▶

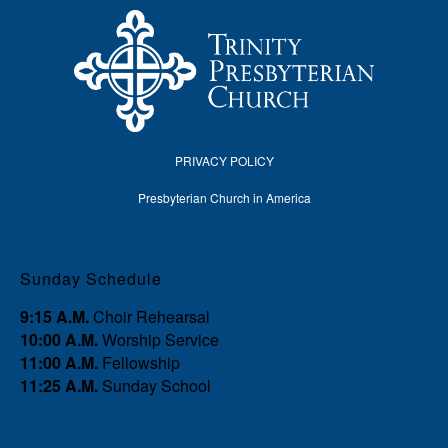
PRIVACY POLICY
Presbyterian Church in America
Sunday Schedule
9:15 A.M.
Choir Rehearsal
10:00 A.M.
Worship Service
11:00 A.M.
Fellowship
11:25 A.M.
Sunday School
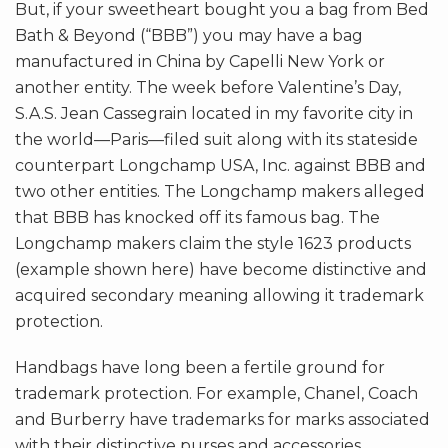
But, if your sweetheart bought you a bag from Bed
Bath & Beyond (“BBB”) you may have a bag
manufactured in China by Capelli New York or
another entity. The week before Valentine’s Day,
S.A.S. Jean Cassegrain located in my favorite city in
the world—Paris—filed suit along with its stateside
counterpart Longchamp USA, Inc. against BBB and
two other entities. The Longchamp makers alleged
that BBB has knocked off its famous bag. The
Longchamp makers claim the style 1623 products
(example shown here) have become distinctive and
acquired secondary meaning allowing it trademark
protection.
Handbags have long been a fertile ground for
trademark protection. For example, Chanel, Coach
and Burberry have trademarks for marks associated
with their distinctive purses and accessories.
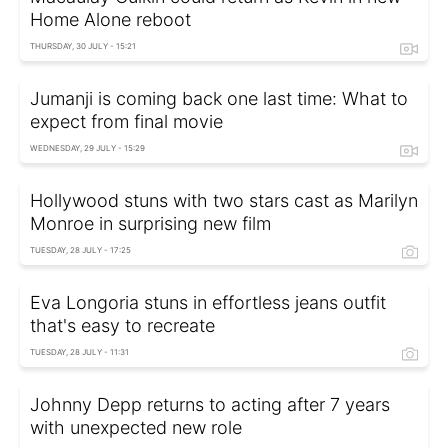
Home Alone reboot
THURSDAY, 30 JULY - 15:21
Jumanji is coming back one last time: What to
expect from final movie
WEDNESDAY, 29 JULY - 15:29
Hollywood stuns with two stars cast as Marilyn
Monroe in surprising new film
TUESDAY, 28 JULY - 17:25
Eva Longoria stuns in effortless jeans outfit
that's easy to recreate
TUESDAY, 28 JULY - 11:31
Johnny Depp returns to acting after 7 years
with unexpected new role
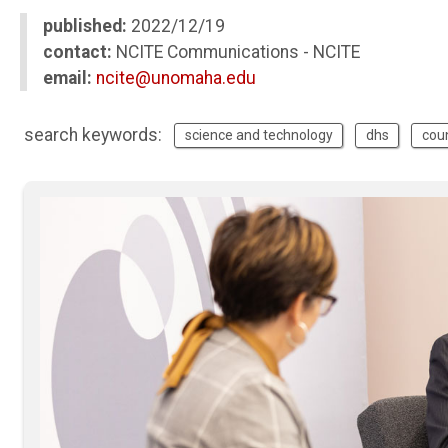
published:
2022/12/19
contact:
NCITE Communications - NCITE
email:
ncite@unomaha.edu
search keywords:
science and technology
dhs
cou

◀

● **What to work on**
Identify each line in the listing that contains the string "distinctive" and copy those lines. Case counts when matching.

● **Reply to the task**
(example shown here) have become distinctive and
with their distinctive purses and accessories.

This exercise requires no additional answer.